**ASSIGNED TASK:** Exact reproduction of the following data is required.

**INFORMATION SHOWN:**
__________________________________________________

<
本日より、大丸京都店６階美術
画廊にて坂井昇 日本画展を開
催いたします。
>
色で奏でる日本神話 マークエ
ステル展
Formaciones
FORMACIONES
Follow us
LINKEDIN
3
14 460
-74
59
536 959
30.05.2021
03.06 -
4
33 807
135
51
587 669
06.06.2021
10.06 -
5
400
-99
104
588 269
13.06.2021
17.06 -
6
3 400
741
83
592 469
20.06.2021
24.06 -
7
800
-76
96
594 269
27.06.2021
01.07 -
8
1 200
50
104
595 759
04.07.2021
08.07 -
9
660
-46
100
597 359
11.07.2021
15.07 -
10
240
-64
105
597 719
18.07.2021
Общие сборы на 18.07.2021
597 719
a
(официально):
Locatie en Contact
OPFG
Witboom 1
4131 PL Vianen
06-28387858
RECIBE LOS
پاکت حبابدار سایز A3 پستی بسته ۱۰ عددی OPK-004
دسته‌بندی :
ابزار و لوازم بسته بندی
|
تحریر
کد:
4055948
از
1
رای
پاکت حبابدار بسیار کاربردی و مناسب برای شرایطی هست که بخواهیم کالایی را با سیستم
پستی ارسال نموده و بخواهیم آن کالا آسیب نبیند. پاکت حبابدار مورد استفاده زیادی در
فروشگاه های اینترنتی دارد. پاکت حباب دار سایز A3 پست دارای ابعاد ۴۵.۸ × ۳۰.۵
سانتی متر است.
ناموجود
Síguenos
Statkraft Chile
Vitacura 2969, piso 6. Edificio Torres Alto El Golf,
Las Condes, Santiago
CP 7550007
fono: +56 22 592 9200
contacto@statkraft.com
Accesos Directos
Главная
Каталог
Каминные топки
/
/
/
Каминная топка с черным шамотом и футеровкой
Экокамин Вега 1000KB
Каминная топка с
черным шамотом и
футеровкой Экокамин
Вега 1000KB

__________________________________________________

**RESULT FOR THIS TASK:**
<
本日より、大丸京都店６階美術
画廊にて坂井昇 日本画展を開
催いたします。
>
色で奏でる日本神話 マークエ
ステル展
Formaciones
FORMACIONES
Follow us
LINKEDIN
3
14 460
-74
59
536 959
30.05.2021
03.06 -
4
33 807
135
51
587 669
06.06.2021
10.06 -
5
400
-99
104
588 269
13.06.2021
17.06 -
6
3 400
741
83
592 469
20.06.2021
24.06 -
7
800
-76
96
594 269
27.06.2021
01.07 -
8
1 200
50
104
595 759
04.07.2021
08.07 -
9
660
-46
100
597 359
11.07.2021
15.07 -
10
240
-64
105
597 719
18.07.2021
Общие сборы на 18.07.2021
597 719
a
(официально):
Locatie en Contact
OPFG
Witboom 1
4131 PL Vianen
06-28387858
RECIBE LOS
پاکت حبابدار سایز A3 پستی بسته ۱۰ عددی OPK-004
دسته‌بندی :
ابزار و لوازم بسته بندی
|
تحریر
کد:
4055948
از
1
رای
پاکت حبابدار بسیار کاربردی و مناسب برای شرایطی هست که بخواهیم کالایی را با سیستم
پستی ارسال نموده و بخواهیم آن کالا آسیب نبیند. پاکت حبابدار مورد استفاده زیادی در
فروشگاه های اینترنتی دارد. پاکت حباب دار سایز A3 پست دارای ابعاد ۴۵.۸ × ۳۰.۵
سانتی متر است.
ناموجود
Síguenos
Statkraft Chile
Vitacura 2969, piso 6. Edificio Torres Alto El Golf,
Las Condes, Santiago
CP 7550007
fono: +56 22 592 9200
contacto@statkraft.com
Accesos Directos
Главная
Каталог
Каминные топки
/
/
/
Каминная топка с черным шамотом и футеровкой
Экокамин Вега 1000KB
Каминная топка с
черным шамотом и
футеровкой Экокамин
Вега 1000KB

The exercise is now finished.